Menurut Gamawan, ada beberapa hal yang bersifat lokal terkadang harus dihormati. Ia mencontohkan di Bali, dimana ketika hari raya Nyepi berlangsung tak ada yang boleh menyalakan api, bahkan pesawat pun tidak boleh terbang (take off). "Itu kan harus kita hormati. Tapi yang menyeluruh, seperti kalau ada kekhususan tertentu yang tidak mengganggu yang lain, menurut saya boleh saja," ujarnya.
Ia juga mencontohkan, misalnya di suatu daerah masyarakatnya sampai 100 persen beragama tertentu, lalu disana ada Perda yang bersifat menganjurkan, menurut dia tidak menjadi masalah. "Tapi kalau misalnya (aturan Perda) tidak dikerjakan lalu dihukum, tidak seperti itu.

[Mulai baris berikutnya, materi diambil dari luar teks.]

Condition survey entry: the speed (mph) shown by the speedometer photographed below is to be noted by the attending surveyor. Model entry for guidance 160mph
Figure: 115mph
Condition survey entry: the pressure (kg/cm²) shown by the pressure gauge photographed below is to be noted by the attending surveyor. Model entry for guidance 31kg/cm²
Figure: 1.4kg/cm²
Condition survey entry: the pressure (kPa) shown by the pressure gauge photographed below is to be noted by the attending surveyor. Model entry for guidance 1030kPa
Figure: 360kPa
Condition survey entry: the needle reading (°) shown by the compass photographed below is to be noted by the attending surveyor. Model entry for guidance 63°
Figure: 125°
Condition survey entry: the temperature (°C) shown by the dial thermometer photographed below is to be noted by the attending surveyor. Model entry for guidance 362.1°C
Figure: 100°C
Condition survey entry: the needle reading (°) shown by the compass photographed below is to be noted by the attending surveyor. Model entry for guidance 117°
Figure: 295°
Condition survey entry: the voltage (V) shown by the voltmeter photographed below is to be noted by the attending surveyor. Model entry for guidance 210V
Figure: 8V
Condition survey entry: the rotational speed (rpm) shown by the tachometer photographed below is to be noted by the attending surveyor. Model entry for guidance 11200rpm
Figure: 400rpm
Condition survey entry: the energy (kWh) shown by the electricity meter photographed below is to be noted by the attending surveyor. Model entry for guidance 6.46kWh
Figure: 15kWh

Kan Perda (hanya) menganjurkan," kata dia.
Hal yang tidak diperbolehkan, menurut Gamawan, adalah jika Perda tersebut bertentangan dengan kepentingan umum atau bertentangan dengan regulasi yang lebih tinggi. "Nah itu yang tidak boleh," ujarnya.

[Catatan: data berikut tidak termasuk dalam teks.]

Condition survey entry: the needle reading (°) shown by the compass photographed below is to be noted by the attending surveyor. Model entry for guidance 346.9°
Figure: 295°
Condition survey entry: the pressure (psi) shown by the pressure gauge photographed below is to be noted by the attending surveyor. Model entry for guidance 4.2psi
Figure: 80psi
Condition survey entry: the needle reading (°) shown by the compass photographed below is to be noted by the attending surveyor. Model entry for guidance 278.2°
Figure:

Saat ini Kementerian Dalam Negeri sedang mengevaluasi sekitar 3000 Perda bermasalah. Kewajiban evaluasi menjadi peluang untuk melakukan perbaikan terhadap kekeliruan, baik yang bersifat pelanggaran aturan yang lebih tinggi maupun yang tidak cocok dengan ketentuan-ketentuan yang ada.